**Passage provided:**

* begin *

Start with one-step rules

Try add/subtract first. If that doesn’t fit, try multiply/divide. If neither fits all rows, try a two-step rule that matches the pattern you see.

Two-step rules and order

Order matters. “Multiply by 2, then add 3” does not match “add 3, then multiply by 2.” When you test a two-step rule, write the steps in the same order each time and keep them consistent.

Reverse thinking for missing inputs

Sometimes the output is given and the input is blank. If you know the rule, you can reverse it. If the rule is “multiply by 5, then subtract 7,” reverse it as “add 7, then divide by 5.” Work backward cleanly and check by running your answer through the original rule.

Input and output table rule types you’ll see most

The list below covers the rule patterns that show up the most in school math. Use it as a menu: once you spot the pattern shape, you can pick a rule type and test it fast.

Rule pattern What it looks like in a table How to test it fast
Add a constant Output is always input plus the same number Compute output − input across rows
Subtract a constant Output is always input minus the same number Compute input − output across rows
Multiply by a constant Output scales with input (double, triple, half) Compute output ÷ input across rows (skip input = 0)

* end *

**Short problem 1:** Reproduce word for word the part of the passage on input-output table rules that opens with the words containing "Input and output" and closes with "test it fast.".
**Short problem 2:** In the passage on input-output table rules, how is the rule "multiply by 5, then subtract 7" reversed?
**Short problem 3:** Write what comes next in the passage on input-output table rules, starting after the last row shown in its rule-pattern table.
The material that comes after this has no connection to the passage on input-output table rules.

**Given information:**
* begin *

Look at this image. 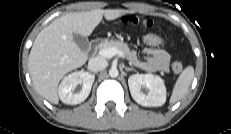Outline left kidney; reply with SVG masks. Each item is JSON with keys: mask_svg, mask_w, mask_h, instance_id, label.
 <instances>
[{"mask_svg": "<svg viewBox=\"0 0 231 134\" xmlns=\"http://www.w3.org/2000/svg\"><path fill=\"white\" fill-rule=\"evenodd\" d=\"M132 98L140 105L147 107L162 106L166 101V87L164 81L153 74H134L128 79ZM146 88L145 94L142 89Z\"/></svg>", "mask_w": 231, "mask_h": 134, "instance_id": "left-kidney-1", "label": "left kidney"}]
</instances>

* end *

**Answer 1:**
Input and output table rule types you’ll see most

The list below covers the rule patterns that show up the most in school math. Use it as a menu: once you spot the pattern shape, you can pick a rule type and test it fast.

**Answer 2:** It is reversed as "add 7, then divide by 5."

**Answer 3:**
Divide by a constant Output is a scaled-down version of input Compute input ÷ output across rows
Multiply then add Differences are steady after you account for a factor Try y = ax + b using two rows, then check a third
Square or cube Outputs jump fast: 1, 4, 9, 16 style growth See if output equals input² or input³
Double-step with a twist Rule uses two operations, often with negatives Write the steps and test row-by-row, no shortcuts
Rule with a special case Most rows fit, one row breaks (often input = 0) Check the “odd” row for a condition in the prompt

Turning a table into an equation

Once you have a reliable rule, you can write it as a sentence, an expression, or an equation. In early grades, a sentence rule is fine: “Multiply the input by 4, then add 1.” Later, you’ll see the same rule written as y = 4x + 1.

From words to symbols

If the rule is “multiply by 3, then subtract 2,” and you use x for input and y for output, it becomes:

  • Multiply by 3 → 3x
  • Then subtract 2 → 3x − 2
  • So the equation is y = 3x − 2

Quick check with substitution

Pick a row, plug the input into your equation, and see if you get the output. Do this for at least two rows. If it matches, you’ve got a clean rule statement that travels well to graphs and word problems.

Graphing with input and output pairs

Each row in the table can become an ordered pair: (input, output). Plot those points, and you start to see the shape of the relationship. Linear rules form a straight line. Square rules form a curve. Tables give you the raw points without needing to graph the whole equation at once.

Ordered pairs made simple

If the input is 2 and the output is 7, the ordered pair is (2, 7). On a coordinate plane, move 2 units across, then 7 units up. Repeat for each row.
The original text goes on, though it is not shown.